___ Given data ___
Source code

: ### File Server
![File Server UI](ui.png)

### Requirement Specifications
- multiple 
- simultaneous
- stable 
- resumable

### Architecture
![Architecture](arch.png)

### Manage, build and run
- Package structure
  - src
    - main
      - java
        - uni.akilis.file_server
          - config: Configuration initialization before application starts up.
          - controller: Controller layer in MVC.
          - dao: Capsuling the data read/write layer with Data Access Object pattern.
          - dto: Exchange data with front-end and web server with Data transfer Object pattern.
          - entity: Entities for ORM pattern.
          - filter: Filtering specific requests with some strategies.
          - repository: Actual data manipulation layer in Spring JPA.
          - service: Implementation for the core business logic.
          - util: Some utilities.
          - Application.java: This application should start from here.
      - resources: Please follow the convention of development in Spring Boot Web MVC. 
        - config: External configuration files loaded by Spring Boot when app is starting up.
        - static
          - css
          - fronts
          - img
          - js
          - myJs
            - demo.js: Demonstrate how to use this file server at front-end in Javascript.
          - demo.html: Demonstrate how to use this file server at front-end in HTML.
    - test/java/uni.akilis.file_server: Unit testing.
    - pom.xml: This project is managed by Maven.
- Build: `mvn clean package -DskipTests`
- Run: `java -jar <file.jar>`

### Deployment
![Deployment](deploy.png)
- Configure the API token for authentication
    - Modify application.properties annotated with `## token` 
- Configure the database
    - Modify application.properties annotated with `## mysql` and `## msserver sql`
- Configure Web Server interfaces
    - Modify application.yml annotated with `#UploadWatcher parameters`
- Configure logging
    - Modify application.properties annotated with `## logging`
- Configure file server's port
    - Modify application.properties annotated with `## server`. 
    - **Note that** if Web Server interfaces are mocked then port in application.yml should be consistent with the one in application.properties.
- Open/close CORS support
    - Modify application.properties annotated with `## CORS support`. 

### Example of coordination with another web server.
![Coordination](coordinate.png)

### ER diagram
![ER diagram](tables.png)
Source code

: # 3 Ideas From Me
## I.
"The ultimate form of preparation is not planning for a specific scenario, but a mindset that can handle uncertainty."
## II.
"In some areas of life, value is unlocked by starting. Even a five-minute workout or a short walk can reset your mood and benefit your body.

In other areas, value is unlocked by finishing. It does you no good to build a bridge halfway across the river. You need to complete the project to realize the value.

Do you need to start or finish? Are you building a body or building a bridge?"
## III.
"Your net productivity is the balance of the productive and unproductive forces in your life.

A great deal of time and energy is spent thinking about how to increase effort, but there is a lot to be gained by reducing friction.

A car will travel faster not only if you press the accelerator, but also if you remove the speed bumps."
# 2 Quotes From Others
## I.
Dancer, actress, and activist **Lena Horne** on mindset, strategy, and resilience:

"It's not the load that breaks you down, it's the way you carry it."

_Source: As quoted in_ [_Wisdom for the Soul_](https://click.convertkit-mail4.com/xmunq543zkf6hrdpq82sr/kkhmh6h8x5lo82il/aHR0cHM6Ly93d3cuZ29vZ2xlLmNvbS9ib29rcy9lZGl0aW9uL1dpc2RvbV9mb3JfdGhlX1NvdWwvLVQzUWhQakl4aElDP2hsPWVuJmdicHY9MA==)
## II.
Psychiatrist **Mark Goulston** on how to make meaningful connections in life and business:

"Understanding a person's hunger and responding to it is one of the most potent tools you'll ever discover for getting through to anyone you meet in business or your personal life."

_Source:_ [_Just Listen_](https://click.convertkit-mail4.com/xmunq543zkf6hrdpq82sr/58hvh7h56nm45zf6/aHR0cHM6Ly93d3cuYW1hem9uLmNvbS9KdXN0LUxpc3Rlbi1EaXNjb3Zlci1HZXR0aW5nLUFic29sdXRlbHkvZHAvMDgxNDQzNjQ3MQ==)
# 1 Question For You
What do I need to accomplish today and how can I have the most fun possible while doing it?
___
* _Problem to solve_: Look over the listing and return each line that holds "application".

* _Answer box_:
          - config: Configuration initialization before application starts up.
          - Application.java: This application should start from here.
    - Modify application.properties annotated with `## token` 
    - Modify application.properties annotated with `## mysql` and `## msserver sql`
    - Modify application.yml annotated with `#UploadWatcher parameters`
    - Modify application.properties annotated with `## logging`
    - Modify application.properties annotated with `## server`. 
    - **Note that** if Web Server interfaces are mocked then port in application.yml should be consistent with the one in application.properties.
    - Modify application.properties annotated with `## CORS support`. 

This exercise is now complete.